*Problem to work on:* From the MPhil course description below, extract the passage between "There are four" and "or Renaissance literature.", inclusive, copying it word for word.

*Extract provided:*
--- START ---

The MPhil in English Studies


Study



Course Structure

There are four taught elements to the MPhil in English Studies. In addition, our students work on their dissertations for the full length of the course and also participate in some of the Faculty’s wide array of research seminars.

Research Frameworks seminars are collaboratively taught, typically by a pair of lecturers each term, and are cross-period; Specialist seminars are individually taught and have a specialist focus: both are research-led. The Research Training course provides students with discipline-specific academic skills. The Textual and Related Studies courses provide bibliographical, manuscript and palaeographical training for students wishing to specialise in Medieval or Renaissance literature.

In Michaelmas (autumn) term students are typically required to take one Research Frameworks seminar, one Specialist seminar, and the Research Training course. In Lent (spring) term students take one Research Frameworks seminar, two Specialist seminars, and the Research Training course. In Easter (summer) term there is some further Research Training but students otherwise focus on the dissertation.

Michaelmas Term Lent Term Easter Term
Research Framework Specialist Seminar Research Training Lectures Dissertation Supervising Research Framework Specialist Seminar One Specialist Seminar Two Research Training Lectures Dissertation Supervision Dissertation Supervising
  Coursework Essay One   Short Written Exercise   Coursework Essay Two
(derived from one or other of these courses)
    Dissertation

Students specialising in Medieval or Renaissance literature take a slightly different route in Michaelmas, on which see the information about the Textual and Related Studies courses given below.

Full course details and reading lists are provided to successful applicants shortly prior to admission.

Research Frameworks Seminars

Ugolino

William Blake, Ugolino and his Sons,
Fitzwilliam Museum, Cambridge.

The programme of Research Frameworks seminars, which runs across the first two terms, encourages students to develop the kind of conceptual and theoretical sophistication required for framing postgraduate-level dissertation projects. These seminars ask students working on historically divergent projects to engage with key questions for literary research, stimulating wide-ranging and in-depth conversations with a broad range of Faculty members.

--- END ---

*Supplied material:*
--- START ---

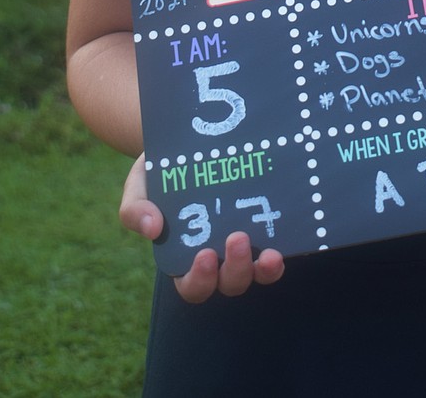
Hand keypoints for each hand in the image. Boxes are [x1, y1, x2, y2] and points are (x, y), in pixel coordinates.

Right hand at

--- END ---

*Result below:*
There are four taught elements to the MPhil in English Studies. In addition, our students work on their dissertations for the full length of the course and also participate in some of the Faculty’s wide array of research seminars.

Research Frameworks seminars are collaboratively taught, typically by a pair of lecturers each term, and are cross-period; Specialist seminars are individually taught and have a specialist focus: both are research-led. The Research Training course provides students with discipline-specific academic skills. The Textual and Related Studies courses provide bibliographical, manuscript and palaeographical training for students wishing to specialise in Medieval or Renaissance literature.